====== INPUT MATERIAL

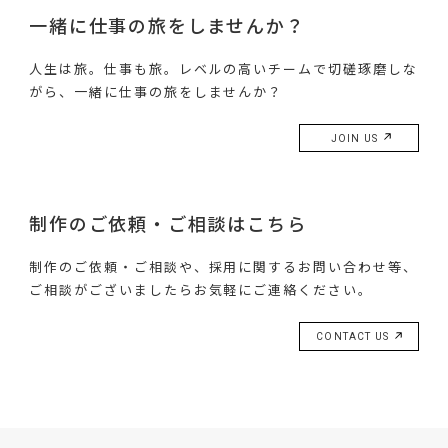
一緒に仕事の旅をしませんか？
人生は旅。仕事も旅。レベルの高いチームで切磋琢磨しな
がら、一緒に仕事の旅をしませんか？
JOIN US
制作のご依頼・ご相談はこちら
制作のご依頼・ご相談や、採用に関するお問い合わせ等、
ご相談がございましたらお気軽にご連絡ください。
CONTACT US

============
====== INPUT MATERIAL

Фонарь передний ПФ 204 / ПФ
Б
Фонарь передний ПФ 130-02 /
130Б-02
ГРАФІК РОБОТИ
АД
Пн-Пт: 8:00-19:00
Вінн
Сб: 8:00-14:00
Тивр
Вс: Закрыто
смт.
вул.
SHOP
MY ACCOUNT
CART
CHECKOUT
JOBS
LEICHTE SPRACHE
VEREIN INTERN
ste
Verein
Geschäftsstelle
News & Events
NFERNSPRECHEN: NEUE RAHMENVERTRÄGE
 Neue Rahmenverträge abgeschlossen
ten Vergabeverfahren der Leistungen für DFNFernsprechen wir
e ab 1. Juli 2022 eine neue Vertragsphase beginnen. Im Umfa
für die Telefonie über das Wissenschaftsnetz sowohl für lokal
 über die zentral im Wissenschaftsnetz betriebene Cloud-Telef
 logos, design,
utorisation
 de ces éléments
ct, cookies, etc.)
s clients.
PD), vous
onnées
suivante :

============
====== INPUT MATERIAL

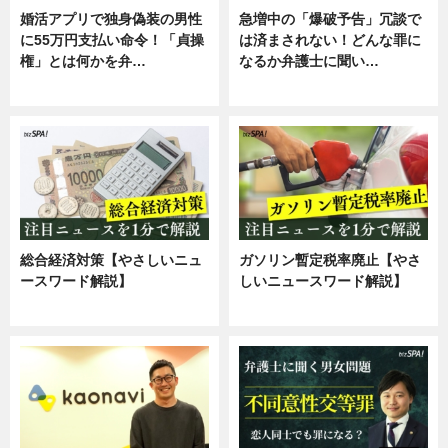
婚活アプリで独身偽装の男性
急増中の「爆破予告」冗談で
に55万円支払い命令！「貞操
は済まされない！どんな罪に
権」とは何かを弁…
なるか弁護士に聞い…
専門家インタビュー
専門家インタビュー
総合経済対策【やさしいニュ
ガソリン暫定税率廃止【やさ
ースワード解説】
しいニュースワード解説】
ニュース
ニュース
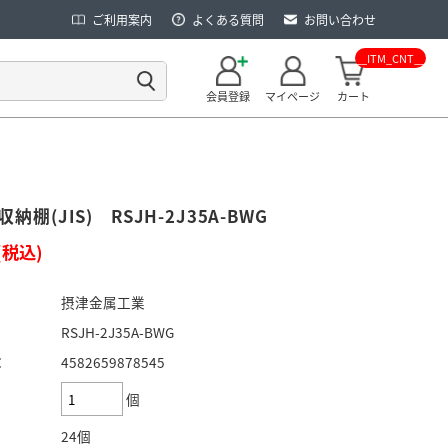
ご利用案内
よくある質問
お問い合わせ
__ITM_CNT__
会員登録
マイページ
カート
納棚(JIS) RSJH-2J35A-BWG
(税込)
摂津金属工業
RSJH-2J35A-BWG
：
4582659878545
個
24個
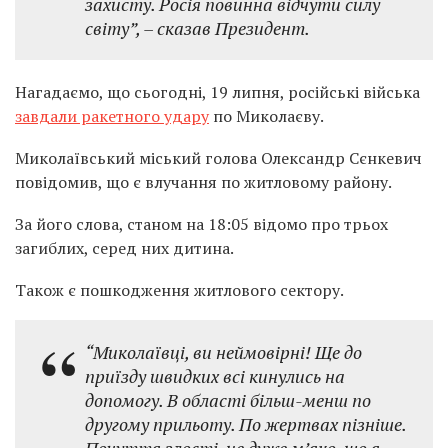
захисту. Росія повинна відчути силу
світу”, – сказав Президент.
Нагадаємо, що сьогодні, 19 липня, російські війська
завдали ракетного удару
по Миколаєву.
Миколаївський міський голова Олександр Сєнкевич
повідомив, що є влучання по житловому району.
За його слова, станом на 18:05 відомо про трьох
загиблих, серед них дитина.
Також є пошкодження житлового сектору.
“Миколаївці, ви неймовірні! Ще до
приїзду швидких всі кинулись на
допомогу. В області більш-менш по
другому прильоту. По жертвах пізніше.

============

→ **EXERCISE**
In the entries above, find the line holding "допомогу. В області більш-менш по" and the line holding "другому прильоту. По жертвах пізніше.", then retype exactly those two lines and every line between them, and nothing else.

→ **TASK SOLUTION**
допомогу. В області більш-менш по
другому прильоту. По жертвах пізніше.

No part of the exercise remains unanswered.